Отец вернулся поздно вечером, когда уже совсем стемнело. Иван с матерью ждали его за огородом, возле бани, сидели на толстом лиственничном сутунке, служившем скамейкой. Мать кинулась навстречу, обняла мужа, разрыдалась, и тот, слышал Иван, смущённо и негромко просил прощения у неё за буйство. Потом родители долго сидели у бани и мирно, печально, как-то отрешённо разговаривали о том, что произошло, будто всё это их касается в самой малой степени, будто они уже прошли весь жизненный путь и теперь с грустью смотрят назад и размышляют о прошлом просто так, от нечего делать.
«Всё забрали, и хлеб выгребли из амбара, и картошку из подполья, и шубы из чулана выволокли, и самовар утащили», – рассказывала мать.
«Пу-уш-ша-ай, пушшай наживаются! – горько усмехался Степан. – Им надо, вот они и берут.
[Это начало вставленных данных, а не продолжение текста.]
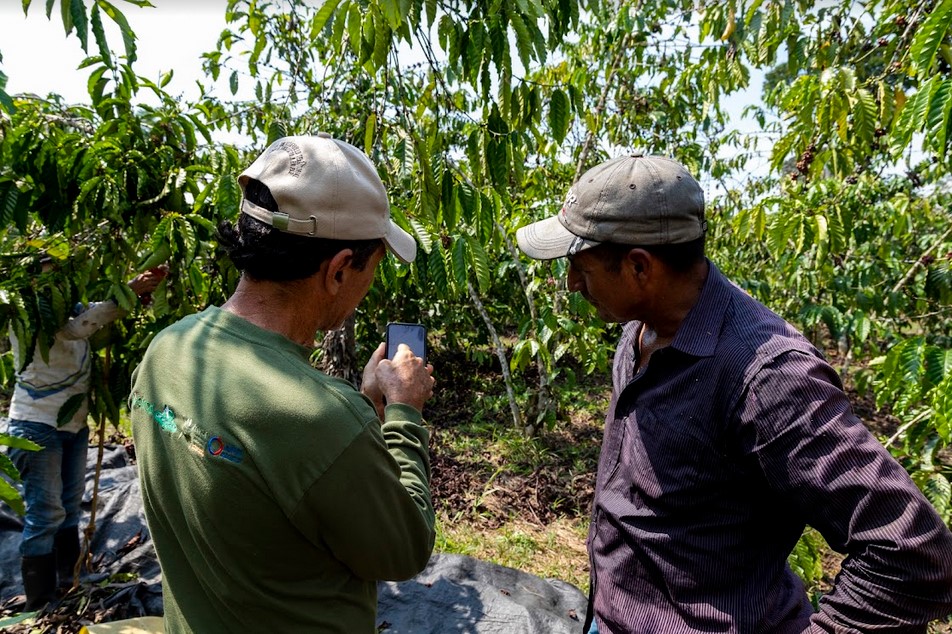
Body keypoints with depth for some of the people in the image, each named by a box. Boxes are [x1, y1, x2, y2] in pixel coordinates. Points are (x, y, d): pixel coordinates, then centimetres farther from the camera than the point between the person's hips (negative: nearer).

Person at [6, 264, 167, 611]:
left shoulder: (72, 310, 5)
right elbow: (75, 328, -31)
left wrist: (146, 286, -23)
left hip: (74, 425, 7)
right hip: (37, 427, -7)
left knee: (70, 508, 16)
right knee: (45, 514, -2)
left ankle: (70, 585, 31)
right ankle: (41, 608, 11)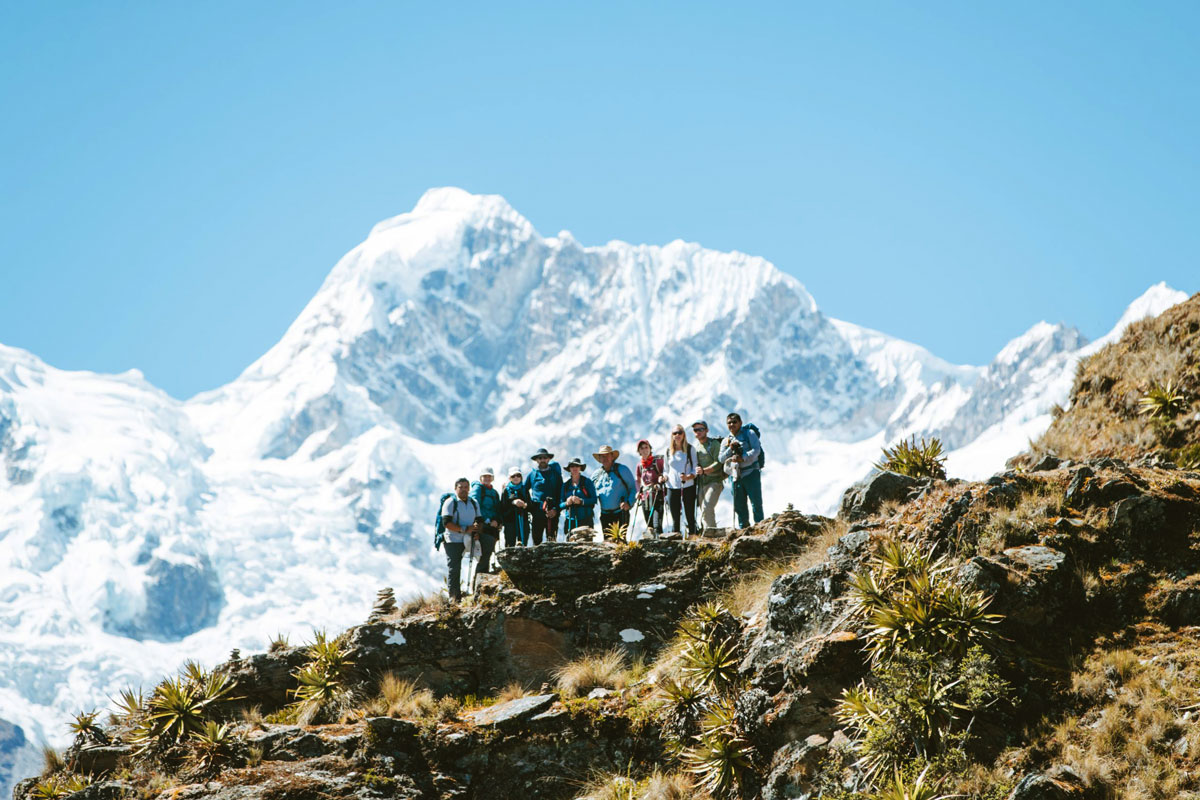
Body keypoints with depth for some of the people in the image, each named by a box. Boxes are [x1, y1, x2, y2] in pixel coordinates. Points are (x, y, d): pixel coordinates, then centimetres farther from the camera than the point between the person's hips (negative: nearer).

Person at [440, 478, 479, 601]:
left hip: (469, 541, 5)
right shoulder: (450, 503, -3)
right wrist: (464, 530, -19)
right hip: (453, 541, -5)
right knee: (453, 569, -6)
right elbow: (446, 523, -13)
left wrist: (477, 532, -3)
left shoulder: (474, 503, 15)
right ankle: (454, 597, -4)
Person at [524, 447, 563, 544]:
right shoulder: (532, 474, 12)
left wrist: (556, 509, -7)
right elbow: (525, 492, 19)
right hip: (537, 513, 1)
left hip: (552, 514, -1)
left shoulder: (555, 473, 10)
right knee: (536, 541, -2)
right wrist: (530, 506, 7)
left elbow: (560, 493, 5)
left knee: (552, 543, -7)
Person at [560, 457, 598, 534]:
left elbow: (594, 500, -1)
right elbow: (560, 504, 14)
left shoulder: (587, 482, 6)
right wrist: (567, 503, -7)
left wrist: (581, 501, -14)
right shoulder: (565, 484, 14)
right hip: (570, 521, 3)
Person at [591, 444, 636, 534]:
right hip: (604, 514, 4)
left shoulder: (622, 470, 0)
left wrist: (629, 503, -13)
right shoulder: (596, 474, 12)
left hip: (620, 513, -4)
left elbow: (634, 488, 1)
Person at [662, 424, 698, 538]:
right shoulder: (668, 451, 11)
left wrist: (688, 477, -18)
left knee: (690, 516, -1)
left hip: (688, 487, -2)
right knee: (675, 518, 2)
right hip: (672, 487, 2)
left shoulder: (690, 449, 3)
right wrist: (664, 477, -3)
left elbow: (695, 469, 0)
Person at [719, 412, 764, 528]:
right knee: (739, 506, 5)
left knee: (756, 503, -8)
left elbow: (756, 449, -8)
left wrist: (742, 458, -21)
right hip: (735, 475, 4)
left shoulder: (749, 434, 6)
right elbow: (722, 459, 9)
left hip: (750, 473, -4)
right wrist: (730, 448, -8)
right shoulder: (726, 441, 18)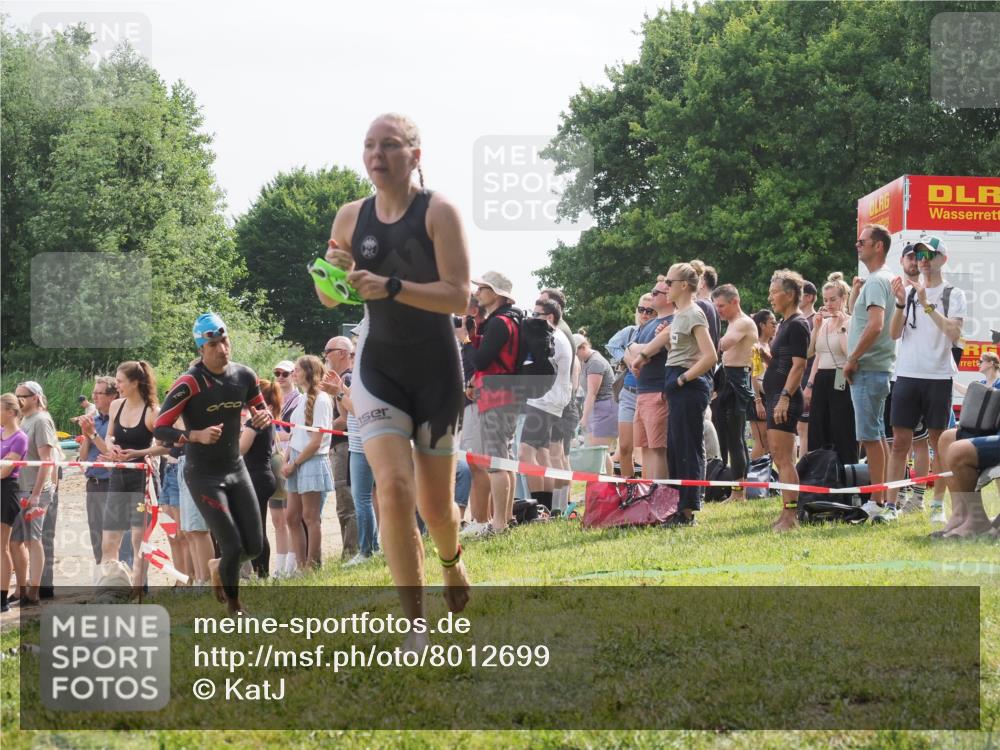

Ну и пушшай берут. Пушшай, что хотят, то и делают. Им всё мало. Пу-уш-ша-ай! А нам что? Увезут бесплатно, дадут работу. Да. Вот так. Ничего, Ариша, везде люди живут. Вот, говорят, есть такой народ где-то на севере – чукчи. Круглый год зима, а им хоть бы что. Живут – и баста! Приспособились. Юрты у них из шкур звериных. Сами тоже в звериных шкурах ходят. Мясо сырком едят. И ведь ничего, а?! Вот и мы приспособимся».
Так сидел на крыльце и думал, вспоминал прошлое Иван Милушкин, подперев голову левой рукой, одна нога его упиралась в серединную ступеньку, другая, правая, висела в воздухе, и правая рука тоже свисала – длинная, мускулистая, толстущая, что слоновий хобот, и на ней, на запястье и тыльной стороне ладони, голубоватой веточкой чётко прорисовывались выпиравшие наружу вены толщиной почти что с карандаш.